En cuarto lugar, la Argentina no tiene un área monetaria óptima con el dólar y su ciclo económico no está sincronizado con el estadounidense. Eso quiere decir que cuando el dólar se debilita o se fortalece en el mundo, la Argentina puede necesitar justo lo contrario. Eso está pasando hoy, porque hoy hay un dólar fuerte mientras que la Argentina necesitaría un dólar débil para ser más competitiva. En parte por esta razón, el premio Nobel Paul Krugman propuso que la Argentina en vez de dolarización se debería considerar usar el Euro. Probablemente nos convendría más atarnos al Real brasileño.
Queda claro que la dolarización suena atractiva para un país adicto a la inflación y en el que se usaron todas las fórmulas posibles las cuales siempre terminaron en fracaso. Al mismo tiempo habría que preguntarse por qué Chile, Brasil, México o Uruguay que han tenido una historia inflacionaria parecida a la Argentina pudieron finalmente estabilizar con programas integrales y mantener su moneda. O por qué cuando se frenaron las hiperinflaciones en Europa después de la primera guerra mundial se hicieron reformas monetarias pero cada país optó por mantener una moneda propia.
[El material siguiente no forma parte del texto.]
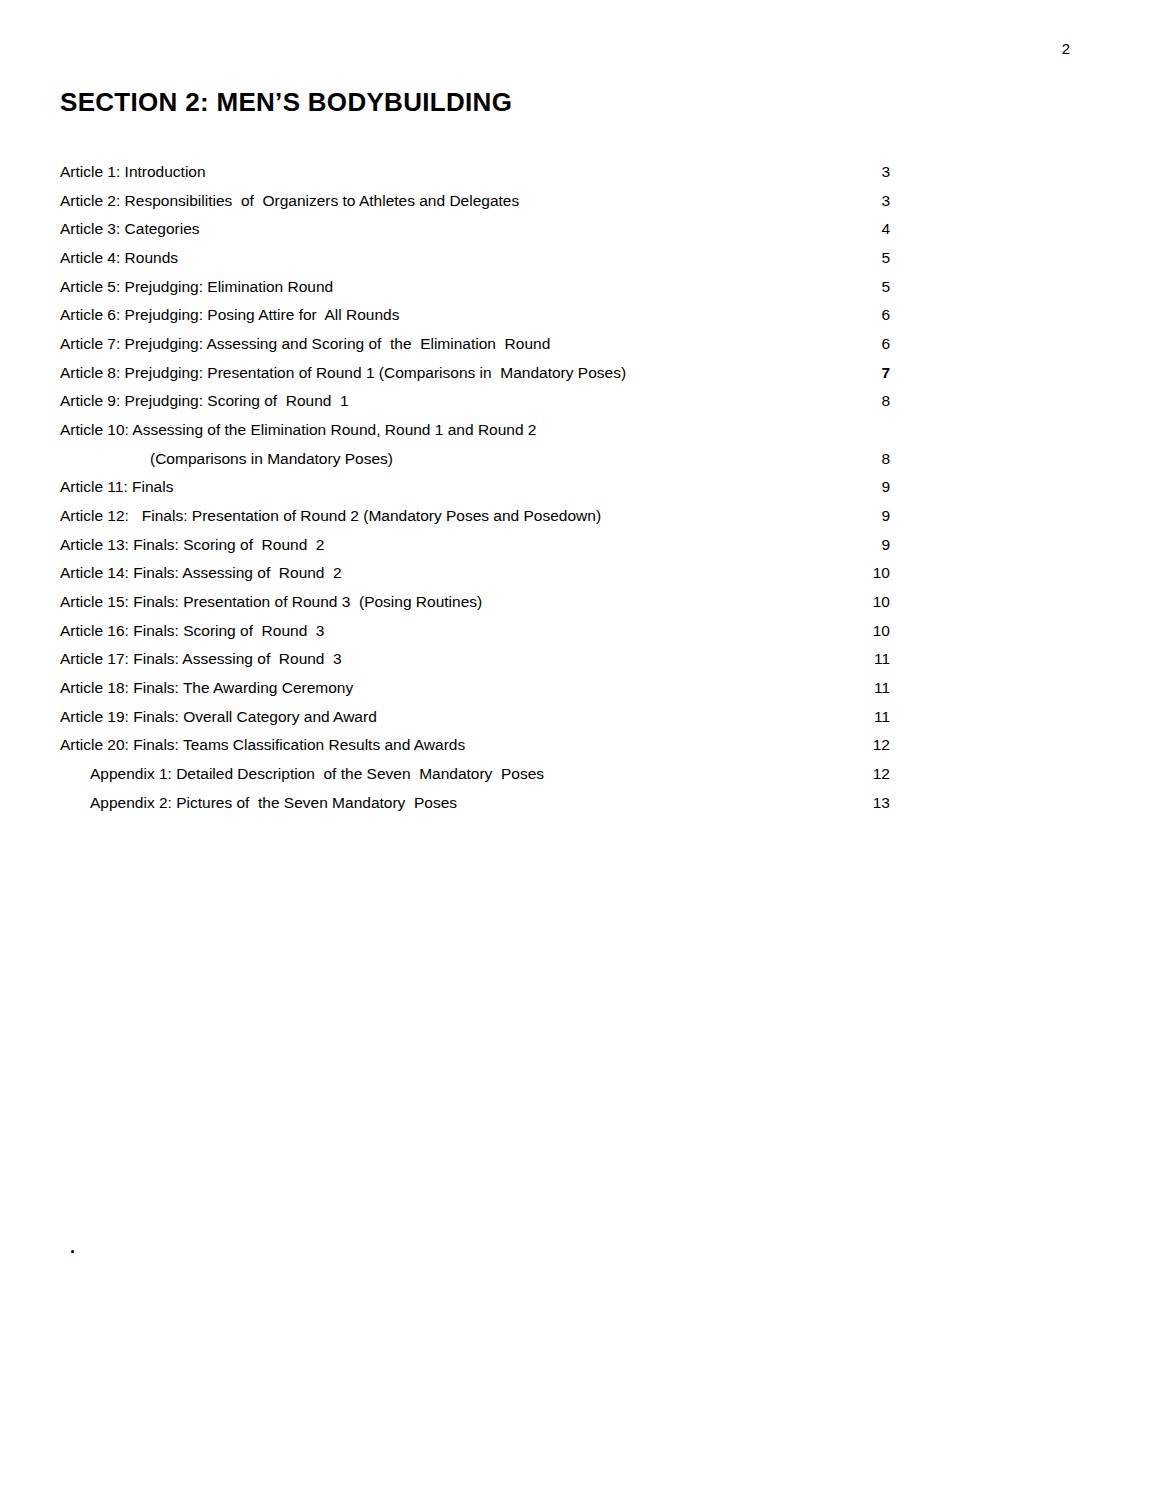2
SECTION 2: MEN’S BODYBUILDING
Article 1: Introduction 3
Article 2: Responsibilities of Organizers to Athletes and Delegates 3
Article 3: Categories 4
Article 4: Rounds 5
Article 5: Prejudging: Elimination Round 5
Article 6: Prejudging: Posing Attire for All Rounds 6
Article 7: Prejudging: Assessing and Scoring of the Elimination Round 6
Article 8: Prejudging: Presentation of Round 1 (Comparisons in Mandatory Poses) 7
Article 9: Prejudging: Scoring of Round 1 8
Article 10: Assessing of the Elimination Round, Round 1 and Round 2
(Comparisons in Mandatory Poses) 8
Article 11: Finals 9
Article 12: Finals: Presentation of Round 2 (Mandatory Poses and Posedown) 9
Article 13: Finals: Scoring of Round 2 9
Article 14: Finals: Assessing of Round 2 10
Article 15: Finals: Presentation of Round 3 (Posing Routines) 10
Article 16: Finals: Scoring of Round 3 10
Article 17: Finals: Assessing of Round 3 11
Article 18: Finals: The Awarding Ceremony 11
Article 19: Finals: Overall Category and Award 11
Article 20: Finals: Teams Classification Results and Awards 12
Appendix 1: Detailed Description of the Seven Mandatory Poses 12
Appendix 2: Pictures of the Seven Mandatory Poses 13
.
La respuesta es que tener una moneda propia, tener un prestamista de última instancia, poder beneficiarse del señoreaje, y tener más instrumentos de política económica tienen ventajas porque ayudan al crecimiento y a la estabilidad financiera. La dolarización debería quedar como una opción de última instancia y en nuestra opinión todavía la mejor alternativa es implementar un plan integral para frenar la inflación apostando a la resurrección del peso, probablemente con una reforma monetaria.